Problem = Output the entries exactly.

Data excerpts =
____________________
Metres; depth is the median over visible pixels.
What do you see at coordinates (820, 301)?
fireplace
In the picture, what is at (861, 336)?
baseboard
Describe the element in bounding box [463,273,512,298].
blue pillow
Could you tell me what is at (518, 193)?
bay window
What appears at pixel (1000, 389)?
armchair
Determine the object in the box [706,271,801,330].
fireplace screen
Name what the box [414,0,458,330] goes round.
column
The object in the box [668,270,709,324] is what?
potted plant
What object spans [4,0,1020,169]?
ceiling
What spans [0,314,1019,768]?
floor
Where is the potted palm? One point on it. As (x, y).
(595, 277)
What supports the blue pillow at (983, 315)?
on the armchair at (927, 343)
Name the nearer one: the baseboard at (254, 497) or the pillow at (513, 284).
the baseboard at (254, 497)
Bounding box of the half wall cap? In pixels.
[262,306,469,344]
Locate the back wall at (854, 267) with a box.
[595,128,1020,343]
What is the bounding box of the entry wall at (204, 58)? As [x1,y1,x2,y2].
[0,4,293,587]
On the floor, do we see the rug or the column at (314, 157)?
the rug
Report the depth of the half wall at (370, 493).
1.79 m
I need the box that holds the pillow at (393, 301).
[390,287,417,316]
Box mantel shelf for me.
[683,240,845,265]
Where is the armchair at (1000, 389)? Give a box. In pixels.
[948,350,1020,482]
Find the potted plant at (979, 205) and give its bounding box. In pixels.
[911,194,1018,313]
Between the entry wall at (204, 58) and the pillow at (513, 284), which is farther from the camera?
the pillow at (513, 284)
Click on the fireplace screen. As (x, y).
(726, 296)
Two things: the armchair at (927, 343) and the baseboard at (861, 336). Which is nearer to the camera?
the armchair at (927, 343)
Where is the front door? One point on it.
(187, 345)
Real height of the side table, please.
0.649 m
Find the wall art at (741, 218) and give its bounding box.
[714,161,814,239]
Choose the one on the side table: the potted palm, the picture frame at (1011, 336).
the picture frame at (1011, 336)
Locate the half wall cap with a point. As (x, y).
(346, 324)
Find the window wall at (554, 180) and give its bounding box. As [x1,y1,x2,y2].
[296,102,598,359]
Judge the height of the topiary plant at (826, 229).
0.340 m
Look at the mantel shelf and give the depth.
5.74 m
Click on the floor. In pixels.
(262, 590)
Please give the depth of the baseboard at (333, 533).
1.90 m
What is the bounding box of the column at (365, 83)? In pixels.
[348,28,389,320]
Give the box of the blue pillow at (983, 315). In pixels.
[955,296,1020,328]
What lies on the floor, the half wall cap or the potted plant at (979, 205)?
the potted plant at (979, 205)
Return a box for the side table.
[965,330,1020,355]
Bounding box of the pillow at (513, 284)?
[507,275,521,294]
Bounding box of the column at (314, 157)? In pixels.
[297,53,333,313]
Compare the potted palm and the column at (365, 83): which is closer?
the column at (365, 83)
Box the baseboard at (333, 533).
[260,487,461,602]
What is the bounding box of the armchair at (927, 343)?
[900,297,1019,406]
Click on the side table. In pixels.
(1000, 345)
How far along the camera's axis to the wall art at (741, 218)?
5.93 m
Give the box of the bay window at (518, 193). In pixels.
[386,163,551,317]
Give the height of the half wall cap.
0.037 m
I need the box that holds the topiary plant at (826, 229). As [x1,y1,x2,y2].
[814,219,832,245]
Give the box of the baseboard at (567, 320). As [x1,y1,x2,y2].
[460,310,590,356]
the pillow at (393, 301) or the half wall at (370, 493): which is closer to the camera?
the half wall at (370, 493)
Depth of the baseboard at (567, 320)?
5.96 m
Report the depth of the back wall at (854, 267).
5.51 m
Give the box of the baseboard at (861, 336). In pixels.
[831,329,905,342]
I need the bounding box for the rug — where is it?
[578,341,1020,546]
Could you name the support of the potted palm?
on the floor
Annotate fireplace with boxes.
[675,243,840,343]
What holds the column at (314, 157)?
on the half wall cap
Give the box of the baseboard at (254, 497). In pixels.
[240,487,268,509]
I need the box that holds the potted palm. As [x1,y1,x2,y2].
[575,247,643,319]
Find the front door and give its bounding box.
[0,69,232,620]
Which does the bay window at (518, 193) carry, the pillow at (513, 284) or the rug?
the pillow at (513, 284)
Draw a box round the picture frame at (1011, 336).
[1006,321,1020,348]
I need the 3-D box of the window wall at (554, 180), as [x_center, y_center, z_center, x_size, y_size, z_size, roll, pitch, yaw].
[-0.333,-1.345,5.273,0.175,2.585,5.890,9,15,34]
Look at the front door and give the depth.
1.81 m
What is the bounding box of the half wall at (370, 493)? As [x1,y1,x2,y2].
____________________
Solution for this exercise =
Metres; depth is the median over visible pixels.
What do you see at coordinates (820, 301)?
fireplace
In the picture, what is at (861, 336)?
baseboard
Describe the element in bounding box [463,273,512,298].
blue pillow
Could you tell me what is at (518, 193)?
bay window
What appears at pixel (1000, 389)?
armchair
Determine the object in the box [706,271,801,330].
fireplace screen
Name what the box [414,0,458,330] goes round.
column
The object in the box [668,270,709,324] is what?
potted plant
What object spans [4,0,1020,169]?
ceiling
What spans [0,314,1019,768]?
floor
Where is the potted palm? One point on it. As (x, y).
(595, 277)
What supports the blue pillow at (983, 315)?
on the armchair at (927, 343)
Name the nearer one: the baseboard at (254, 497) or the pillow at (513, 284).
the baseboard at (254, 497)
Bounding box of the half wall cap? In pixels.
[262,306,469,344]
Locate the back wall at (854, 267) with a box.
[595,128,1020,343]
What is the bounding box of the entry wall at (204, 58)? As [x1,y1,x2,y2].
[0,4,293,587]
On the floor, do we see the rug or the column at (314, 157)?
the rug
Report the depth of the half wall at (370, 493).
1.79 m
I need the box that holds the pillow at (393, 301).
[390,287,417,316]
Box mantel shelf for me.
[683,240,845,265]
Where is the armchair at (1000, 389)? Give a box. In pixels.
[948,350,1020,482]
Find the potted plant at (979, 205) and give its bounding box. In pixels.
[911,194,1018,313]
Between the entry wall at (204, 58) and the pillow at (513, 284), which is farther from the camera?
the pillow at (513, 284)
Click on the fireplace screen. As (x, y).
(726, 296)
Two things: the armchair at (927, 343) and the baseboard at (861, 336). Which is nearer to the camera?
the armchair at (927, 343)
Where is the front door? One point on it.
(187, 345)
Real height of the side table, please.
0.649 m
Find the wall art at (741, 218) and give its bounding box.
[714,161,814,239]
Choose the one on the side table: the potted palm, the picture frame at (1011, 336).
the picture frame at (1011, 336)
Locate the half wall cap with a point. As (x, y).
(346, 324)
Find the window wall at (554, 180) and give its bounding box. As [x1,y1,x2,y2].
[296,102,598,359]
Judge the height of the topiary plant at (826, 229).
0.340 m
Look at the mantel shelf and give the depth.
5.74 m
Click on the floor. In pixels.
(262, 590)
Please give the depth of the baseboard at (333, 533).
1.90 m
What is the bounding box of the column at (365, 83)? In pixels.
[348,28,389,320]
Give the box of the blue pillow at (983, 315). In pixels.
[955,296,1020,328]
What lies on the floor, the half wall cap or the potted plant at (979, 205)?
the potted plant at (979, 205)
Return a box for the side table.
[965,330,1020,355]
Bounding box of the pillow at (513, 284)?
[507,275,521,294]
Bounding box of the column at (314, 157)? In pixels.
[297,53,333,313]
Compare the potted palm and the column at (365, 83): which is closer?
the column at (365, 83)
Box the baseboard at (333, 533).
[260,487,461,602]
What is the bounding box of the armchair at (927, 343)?
[900,297,1019,406]
Click on the side table. In pixels.
(1000, 345)
How far along the camera's axis to the wall art at (741, 218)?
5.93 m
Give the box of the bay window at (518, 193). In pixels.
[386,163,551,317]
Give the height of the half wall cap.
0.037 m
I need the box that holds the topiary plant at (826, 229). As [x1,y1,x2,y2].
[814,219,832,245]
Give the box of the baseboard at (567, 320). As [x1,y1,x2,y2].
[460,310,590,356]
the pillow at (393, 301) or the half wall at (370, 493): which is closer to the camera?
the half wall at (370, 493)
Depth of the baseboard at (567, 320)?
5.96 m
Report the depth of the back wall at (854, 267).
5.51 m
Give the box of the baseboard at (861, 336). In pixels.
[831,329,905,342]
I need the bounding box for the rug — where is it?
[578,341,1020,546]
Could you name the support of the potted palm?
on the floor
Annotate fireplace with boxes.
[675,243,840,343]
What holds the column at (314, 157)?
on the half wall cap
Give the box of the baseboard at (254, 497). In pixels.
[240,487,268,509]
I need the box that holds the potted palm. As [x1,y1,x2,y2].
[575,247,643,319]
Find the front door and give its bounding box.
[0,69,232,620]
Which does the bay window at (518, 193) carry, the pillow at (513, 284) or the rug?
the pillow at (513, 284)
Draw a box round the picture frame at (1011, 336).
[1006,321,1020,348]
I need the 3-D box of the window wall at (554, 180), as [x_center, y_center, z_center, x_size, y_size, z_size, roll, pitch, yaw].
[-0.333,-1.345,5.273,0.175,2.585,5.890,9,15,34]
Look at the front door and give the depth.
1.81 m
What is the bounding box of the half wall at (370, 493)? As [x1,y1,x2,y2].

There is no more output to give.